A China tem enormes ambições no setor, avaliado em aproximadamente US$ 84 bilhões e com mais de 5.000 empresas ativas. Esse boom é impulsionado por enormes investimentos públicos e privados: na década entre 2013 e 2023, US$ 209 bilhões foram investidos por fundos estatais em empresas relacionadas à IA. Embora os Estados Unidos permaneçam à frente — com US$ 109 bilhões investidos somente em 2024 — Pequim está se recuperando em outros aspectos, como patentes e aplicações práticas.
Em comparação com o Ocidente, na China, o uso da inteligência artificial também é, e acima de tudo, prático e industrial. Um exemplo é o Baidu, que já anunciou parcerias para seu aplicativo Ernie com fabricantes de eletrodomésticos e automóveis. Aplicações de inteligência artificial e robótica já estão sendo utilizadas em diversos setores industriais, mas também, e em certa medida, especialmente, no setor da saúde.
Há também a questão da governança social.

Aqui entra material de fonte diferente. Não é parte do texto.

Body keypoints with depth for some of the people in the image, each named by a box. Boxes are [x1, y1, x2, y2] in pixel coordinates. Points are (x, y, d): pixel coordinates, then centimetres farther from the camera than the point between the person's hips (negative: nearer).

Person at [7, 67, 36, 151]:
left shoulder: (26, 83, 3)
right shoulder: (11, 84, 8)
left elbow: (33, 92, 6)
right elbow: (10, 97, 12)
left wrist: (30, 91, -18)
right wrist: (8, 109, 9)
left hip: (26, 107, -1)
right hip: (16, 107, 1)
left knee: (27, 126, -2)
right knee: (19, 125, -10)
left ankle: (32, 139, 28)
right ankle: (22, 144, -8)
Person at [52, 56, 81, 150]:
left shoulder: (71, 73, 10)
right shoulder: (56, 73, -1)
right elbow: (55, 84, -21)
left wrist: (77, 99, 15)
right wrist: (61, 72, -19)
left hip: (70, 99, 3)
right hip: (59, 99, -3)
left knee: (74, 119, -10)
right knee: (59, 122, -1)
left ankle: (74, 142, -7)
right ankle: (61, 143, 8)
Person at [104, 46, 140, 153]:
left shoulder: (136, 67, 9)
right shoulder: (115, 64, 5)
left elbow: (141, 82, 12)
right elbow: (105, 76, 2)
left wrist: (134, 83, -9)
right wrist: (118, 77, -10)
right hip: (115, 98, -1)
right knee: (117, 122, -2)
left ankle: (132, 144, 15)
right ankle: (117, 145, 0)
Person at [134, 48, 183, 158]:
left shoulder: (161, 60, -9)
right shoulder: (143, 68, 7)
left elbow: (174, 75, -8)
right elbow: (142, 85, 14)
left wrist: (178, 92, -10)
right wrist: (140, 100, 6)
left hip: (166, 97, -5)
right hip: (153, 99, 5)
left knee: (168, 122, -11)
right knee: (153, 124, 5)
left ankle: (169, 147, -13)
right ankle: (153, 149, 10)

Basta considerar o desenvolvimento de cidades inteligentes, com o qual a China talvez seja a cidade mais comprometida do mundo. Xiong'an, apelidada de "cidade do futuro", é o carro-chefe do projeto de modernização tecnológica do governo. Naturalmente, há preocupações quanto ao uso de aplicativos de inteligência artificial como forma de controle, como reconhecimento facial ou tecnologias de vigilância.

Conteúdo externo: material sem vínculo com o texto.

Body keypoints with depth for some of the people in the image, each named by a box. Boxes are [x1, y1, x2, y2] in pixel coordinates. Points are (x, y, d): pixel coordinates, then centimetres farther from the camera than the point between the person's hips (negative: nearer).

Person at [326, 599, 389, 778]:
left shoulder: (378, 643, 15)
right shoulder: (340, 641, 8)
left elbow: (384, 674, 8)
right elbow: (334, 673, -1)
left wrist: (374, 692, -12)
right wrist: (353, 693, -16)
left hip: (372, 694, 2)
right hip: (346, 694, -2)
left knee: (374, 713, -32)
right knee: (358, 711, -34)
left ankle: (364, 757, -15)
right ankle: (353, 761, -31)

Surge, portanto, um paradoxo. A governança da IA na China é, na verdade, profundamente centralizada, regulamentada e planejada. Mas, diferentemente da abordagem ocidental, dominada por empresas privadas e grandes plataformas fechadas, ela é aberta ao mundo exterior. A mensagem que Pequim está enviando ao mundo — e especialmente aos países emergentes — é clara: "Não queremos apenas dominar o setor, queremos compartilhá-lo". Há também um fator estrutural que torna a proposta chinesa tão atraente: a China está, de fato, oferecendo tecnologia funcional, de baixo custo e acessível. Modelos de código aberto como DeepSeek-R1 ou Kimi K2, desenvolvidos por uma fração do custo de concorrentes ocidentais, são lançados publicamente ou por meio de colaborações institucionais. Isso não é apenas retórica, mas ferramentas reais, frequentemente acompanhadas de plataformas, conjuntos de dados e até mesmo infraestrutura de hardware.
Em muitos contextos do chamado Sul Global, onde o capital privado é escasso e os recursos tecnológicos são limitados, o acesso a modelos de alto desempenho sem a necessidade de licenças caras ou infraestrutura proprietária pode representar uma aceleração decisiva. Soma-se a isso um alinhamento cultural e ideológico com muitos governos que, como Pequim, veem a soberania digital como um valor essencial. A ideia de que cada país deve ser capaz de regular e adaptar a tecnologia aos seus próprios sistemas políticos, jurídicos e culturais — sem imposições externas — é uma visão que se choca abertamente com o modelo ocidental de regulação "universal" e, para muitos países, representa uma forma de respeito e reconhecimento.